Investigadores de la BUAP desarrollaron pigmentos microencapsulados a partir de la cáscara de Renealmia alpinia (x´kijit), una fruta silvestre de la Sierra Norte de Puebla, como alternativa a colorantes sintéticos que pueden causar cáncer.
La cáscara de este fruto produce tonalidades morado, rojo y azul marino y es rica en proteínas y grasas. El estudio derivó en dos patentes: tortillas de maíz enriquecidas con su pulpa y el proceso de obtención de microencapsulados.
El secado por aspersión permite preservar las propiedades nutricionales de la pulpa y la cáscara, facilitando su uso en productos alimenticios.
El proyecto fue financiado por la SECIHTI para su escalamiento, con la construcción de un invernadero y una planta piloto en CU2.
Además, se incluirá el estudio de Tecoma stans, planta utilizada para tratar la diabetes.
En la planta piloto se elaborarán los microencapsulados y pruebas de calidad y estabilidad.

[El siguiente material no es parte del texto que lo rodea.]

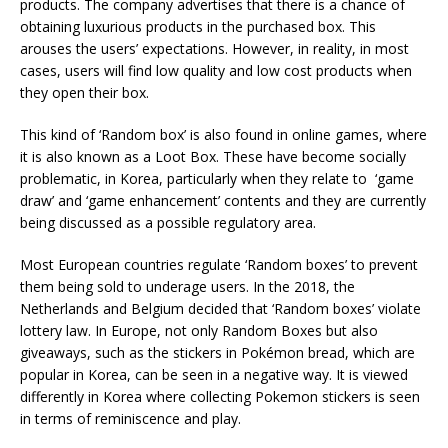
products. The company advertises that there is a chance of
obtaining luxurious products in the purchased box. This
arouses the users’ expectations. However, in reality, in most
cases, users will find low quality and low cost products when
they open their box.
This kind of ‘Random box’ is also found in online games, where
it is also known as a Loot Box. These have become socially
problematic, in Korea, particularly when they relate to ‘game
draw’ and ‘game enhancement’ contents and they are currently
being discussed as a possible regulatory area.
Most European countries regulate ‘Random boxes’ to prevent
them being sold to underage users. In the 2018, the
Netherlands and Belgium decided that ‘Random boxes’ violate
lottery law. In Europe, not only Random Boxes but also
giveaways, such as the stickers in Pokémon bread, which are
popular in Korea, can be seen in a negative way. It is viewed
differently in Korea where c
ollecting Pokemon stickers is seen
in terms of reminiscence and play.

Dos empresas ya han mostrado interés en utilizarlos en productos cárnicos y aditivos para la industria alimentaria.
La investigación busca rescatar este recurso fitogenético, ampliar su cultivo y difundir sus aplicaciones culturales y alimenticias. Para ello se hará un diagnóstico agrícola y se trabajará con cocineras tradicionales de Cuetzalan para innovar en sus usos.
El proyecto también pretende generar nuevas oportunidades económicas para comunidades productoras de la Sierra Norte de Puebla, mediante la venta de los pigmentos.
La BUAP busca posicionar a Puebla como referente nacional en investigación y desarrollo de colorantes naturales seguros para la industria alimentaria.